(Rendered chart images)
══════════
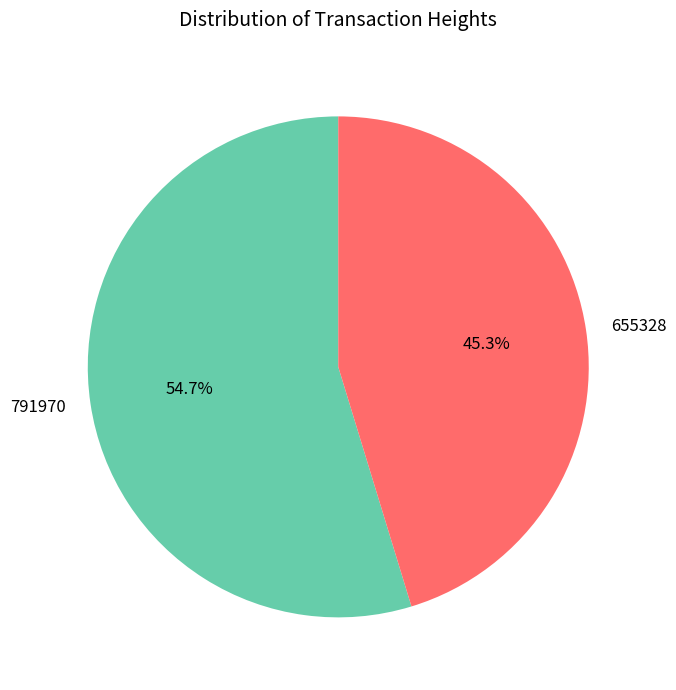

Is 791970 the majority of the pie?

Yes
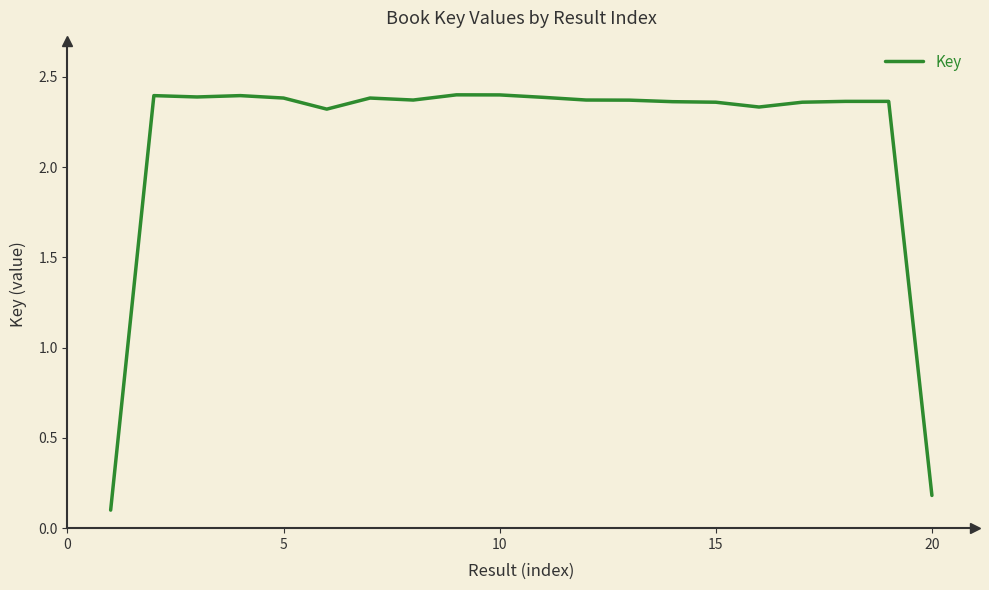

At which label is the value closest to 1?

20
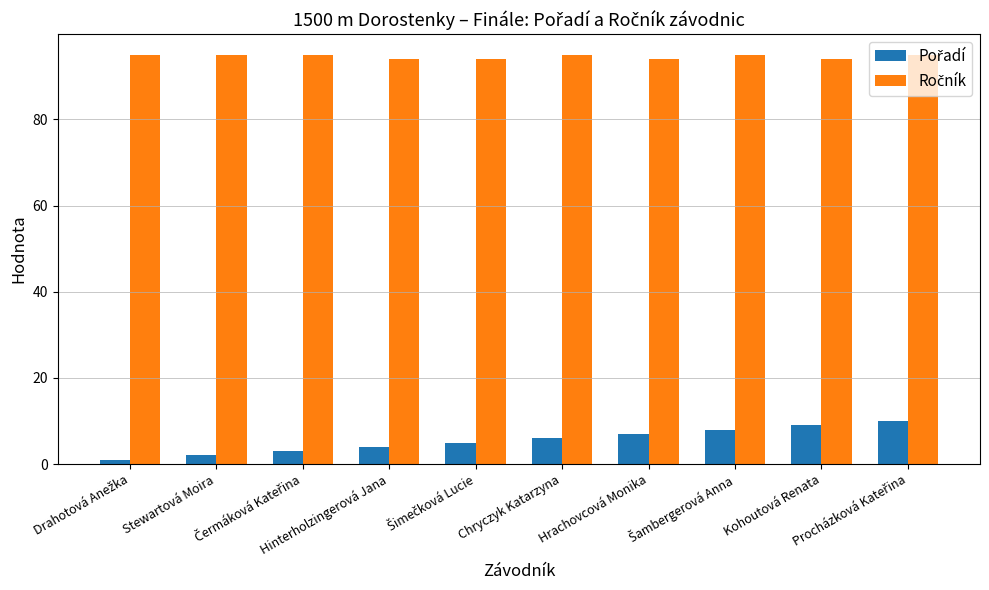

What is the total value across all series at Chryczyk Katarzyna?

101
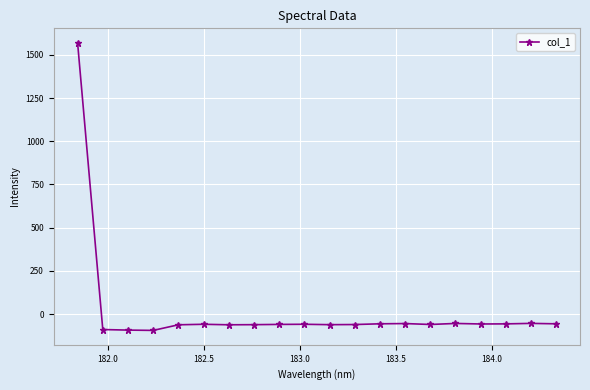

True or false: the data has more than 2 interior local peaks.

True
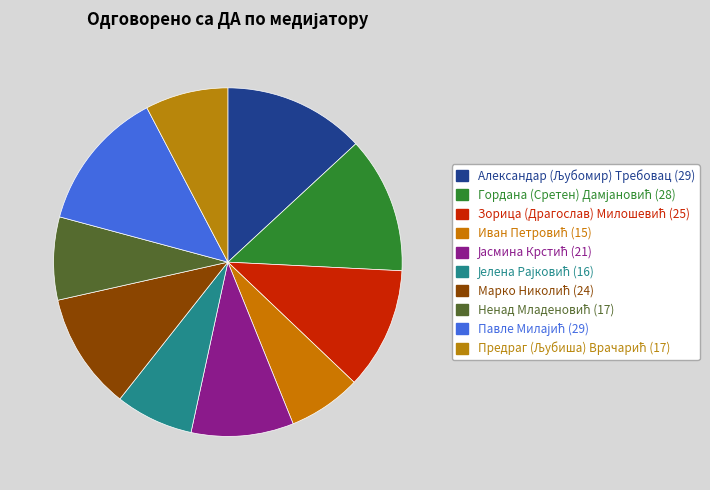

How many slices are in this pie chart?

10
══════════
EXERCISE DETAILS ::
Reproduce the material starting at the line that contains "True or false: the" and ending at the end of the material, leaving the pictures out of your answer.

TASK ANSWER ::
True or false: the data has more than 2 interior local peaks.

True

How many slices are in this pie chart?

10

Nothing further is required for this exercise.